Segmentation annotation records:
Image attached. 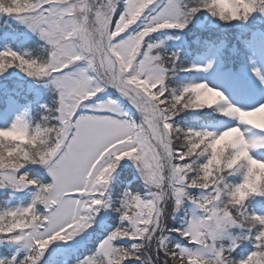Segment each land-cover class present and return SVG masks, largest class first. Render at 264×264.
Masks as SVG:
<instances>
[{
    "label": "snow or ice",
    "instance_id": "obj_1",
    "mask_svg": "<svg viewBox=\"0 0 264 264\" xmlns=\"http://www.w3.org/2000/svg\"><path fill=\"white\" fill-rule=\"evenodd\" d=\"M154 7L143 29L128 34ZM202 7L225 23L264 14V0H202ZM199 11L184 0H0V15L36 33L47 54L40 60L0 51V75L16 68L50 78L59 93L58 107L41 123L17 118L0 128V187L37 189L30 206L0 211V237L26 250L22 260L13 255L0 264H39L53 243L94 229L126 160L150 198L126 192L114 209L120 226L83 264H264V216L249 205L264 197V159L254 156L264 150V103L233 106L207 83L170 88L164 59L146 47L153 33L183 30ZM108 87L131 100L137 122L123 119L114 101L85 112ZM212 108L240 126L217 133L176 125L182 112ZM241 126L262 135L250 139ZM30 166L46 170L51 183L22 174ZM186 202L196 214L176 227L175 212Z\"/></svg>",
    "mask_w": 264,
    "mask_h": 264
},
{
    "label": "trees",
    "instance_id": "obj_2",
    "mask_svg": "<svg viewBox=\"0 0 264 264\" xmlns=\"http://www.w3.org/2000/svg\"><path fill=\"white\" fill-rule=\"evenodd\" d=\"M189 6L201 7V11L197 12L191 17L188 27L183 30H168L173 38L183 40L185 44L183 49L178 51V59L174 62L171 51L162 52V58L165 61V67L168 71V85L170 88L181 90L186 87L190 82V68L191 62L194 58L204 53L210 44L218 47L224 45L223 61L226 68L231 71H237L244 66V55L247 45L251 42L254 35L255 38L260 40L264 46V14L254 13L247 22L235 21L232 23H225L220 21L218 17H214L211 13L207 12L202 7V0H184ZM123 3L121 8L117 10L116 19L119 14H122ZM143 19L141 20V22ZM139 24V23H138ZM137 24V25H138ZM24 24L17 20L15 17H8L0 15V51H16L21 55L30 56L34 59L43 60L46 58L45 43L37 35H32L28 39H22L20 36L24 31ZM135 27L132 26L133 29ZM8 31L14 37L3 39L4 33ZM155 36L153 35V38ZM4 47V49L2 48ZM172 50V49H171ZM47 78L36 80L28 77L19 69L12 68L0 75V111L4 110L9 100L17 103H22L30 106L28 120L35 126L43 121L45 115H48L49 110L58 107V99L54 95L48 96L47 94L41 95L40 87L43 81ZM215 110H188L182 112L176 117V125L182 128H191L193 130H202L204 124H210L219 116L214 113ZM128 166L120 164L116 173L117 178L112 184L113 190L110 193V213L105 216L103 222L100 223L97 231H94L90 236L80 245L66 246L60 251L58 245H55V252L49 254L44 263L48 261L51 264H58L60 262H81L82 263L96 250V246L108 235L111 234L117 227L120 226L119 213L114 209L119 208L123 197L126 192H131L134 195H139L143 198L145 194V187L141 181H137L135 170L133 169L132 162L127 163L122 161ZM35 166H30L28 169L22 170V174H27L30 178L37 180L39 183H51L46 174V170H41L43 175L33 170ZM135 167V166H134ZM142 184V185H141ZM7 187H0V211H5L8 208V200L10 199ZM250 211L254 214L264 216V197H256L249 201ZM40 210L43 211L42 206ZM179 215V216H178ZM175 216L172 223L176 227H180V221L183 220L182 214ZM181 228V227H180ZM240 230H233V235L238 237ZM173 236H176L173 233ZM178 238V237H177ZM5 243L0 244V258H10L14 255L13 249L10 248L7 238L0 237ZM244 243H247L245 241ZM12 245V244H11ZM243 247V244L240 245ZM249 247L251 245L249 244ZM68 248V249H67ZM239 250V249H237ZM59 252V253H58ZM66 254L60 260L52 262L53 259L58 258L59 255ZM17 256V255H16ZM25 254H23L24 258ZM53 256H55L53 258ZM18 259L19 256H17ZM67 258V259H66Z\"/></svg>",
    "mask_w": 264,
    "mask_h": 264
},
{
    "label": "rangeland",
    "instance_id": "obj_3",
    "mask_svg": "<svg viewBox=\"0 0 264 264\" xmlns=\"http://www.w3.org/2000/svg\"><path fill=\"white\" fill-rule=\"evenodd\" d=\"M123 10V9H122ZM156 8L149 9L146 13L142 22H140L138 25H135L133 29H129L128 34H135L136 32L143 29L144 24L147 22V19L151 16L156 14ZM23 25V24H22ZM24 31L21 34L22 39H28L32 35H37L36 33H33L26 25L24 26ZM127 35V34H126ZM153 35L155 36L153 38ZM38 36V35H37ZM14 37L11 33L6 31L4 33L3 39ZM44 42V41H43ZM45 43V42H44ZM148 44L153 45L154 52L156 54H159L161 57V51L168 52L172 51V54L175 55L174 62L178 58V51L179 49H183L185 44L183 43V40H175V38L172 37V35L169 33L168 30H163L158 33H153L150 37L146 40V47ZM159 47H155V46ZM4 49V47H2ZM172 49V50H171ZM224 45L221 47H218L214 44H210L207 48V50L198 56L197 58H194L191 62V65L194 67L193 74L190 75V82L188 85L191 84H199V83H207L209 87H212L215 90L221 91L225 97L227 98L228 102L236 107H241L245 110H249L253 107L259 106L261 103H264V46L262 42L255 37L253 38V42L247 45V56L245 58L246 65L244 68L237 72H232L230 69H226V64H224L223 61V53ZM211 65V68L208 66ZM198 69H207V71H201ZM44 83L41 85V95L47 94L48 96L54 95L59 100V93L56 89L55 85L51 82L50 78H47V81L42 80ZM187 85V86H188ZM111 87H108L105 89V91L100 92L95 98H93L92 101L86 102L85 112L89 113L92 111H95L99 108L102 104H107L110 101H114L116 105L119 108L120 113L122 114V118L129 120L130 122H137L136 117L134 113L137 112L135 106L132 104L130 100V106L126 104L125 101L119 100L114 96L117 94L121 98L120 92H118L114 88V92H112ZM7 107L0 111V128H6L10 127L12 123L15 122L17 118H25L28 120L29 118V112H30V106L25 104H18L15 101L9 100V102L6 105ZM212 110H215L214 113H218L220 119L214 120L213 123H210L209 125L206 123L202 126V130L207 131H214V132H222L227 130L229 127L234 126H240L238 121L232 120L231 118L225 117L221 114L219 109L213 108ZM243 130H245L246 134L250 139L257 138L259 135H262L258 133L256 130L248 129L247 126H241ZM254 156L256 158L264 159V150H259L258 152L254 153ZM127 163H130L131 161H127ZM122 165L128 166L125 163L121 162ZM133 169L135 170L134 175H136L137 181H141L143 183L142 177H140L137 169L134 167L135 165L132 163ZM51 179L50 175L46 173ZM117 173H114L113 180L108 188V194L110 196L111 191L114 187H112V184L115 182L117 178ZM141 184V185H142ZM145 187V194L143 195L144 199L150 198V194L148 192L147 187ZM7 191L9 192L10 199L8 200V208L7 210H15L18 208H24L28 207L32 204L33 200L35 199V192L37 191L34 187L26 188L22 191H16L10 187H7ZM111 199V198H110ZM110 199L108 200V206L105 207L107 210L106 215L107 216L110 213ZM100 209L98 210V214L95 216L94 219V225L97 223V216ZM181 213L183 214V224H180L181 228H184L186 226V222L190 220L195 214L196 210L195 208L190 204V202H186L184 206L179 211L175 212V215ZM104 216V217H105ZM82 233L80 236H77L74 240L71 242H77L80 239H83L84 235L86 234ZM233 238H236L235 235H233L230 238H228V243L231 244V240ZM5 242L0 239V244L3 245ZM70 242L63 243V242H55L53 243L47 251L44 253L43 257L41 258L40 262H45V257L49 254H53L55 252V245H58L60 248V251L66 246H68ZM13 249L14 255H17L20 257H23V254L26 255V250L22 249L18 245H11L9 246ZM190 247V246H189ZM68 249V248H67ZM59 253V252H58ZM66 254L59 255L58 258H55L52 260H60L62 256ZM67 256V255H66ZM55 256H53L54 258ZM23 258H20L19 260H22ZM67 259V258H66ZM68 260V259H67ZM67 260L64 262H60L58 264H67ZM39 262V263H40ZM45 264H51L49 261Z\"/></svg>",
    "mask_w": 264,
    "mask_h": 264
}]
</instances>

WHAT THE TASK ASKS:
Locate every line in the records above that contains the string "label", matching case exactly, and copy each of those lines.

REPLY TO THE EXERCISE:
    "label": "snow or ice",
    "label": "trees",
    "label": "rangeland",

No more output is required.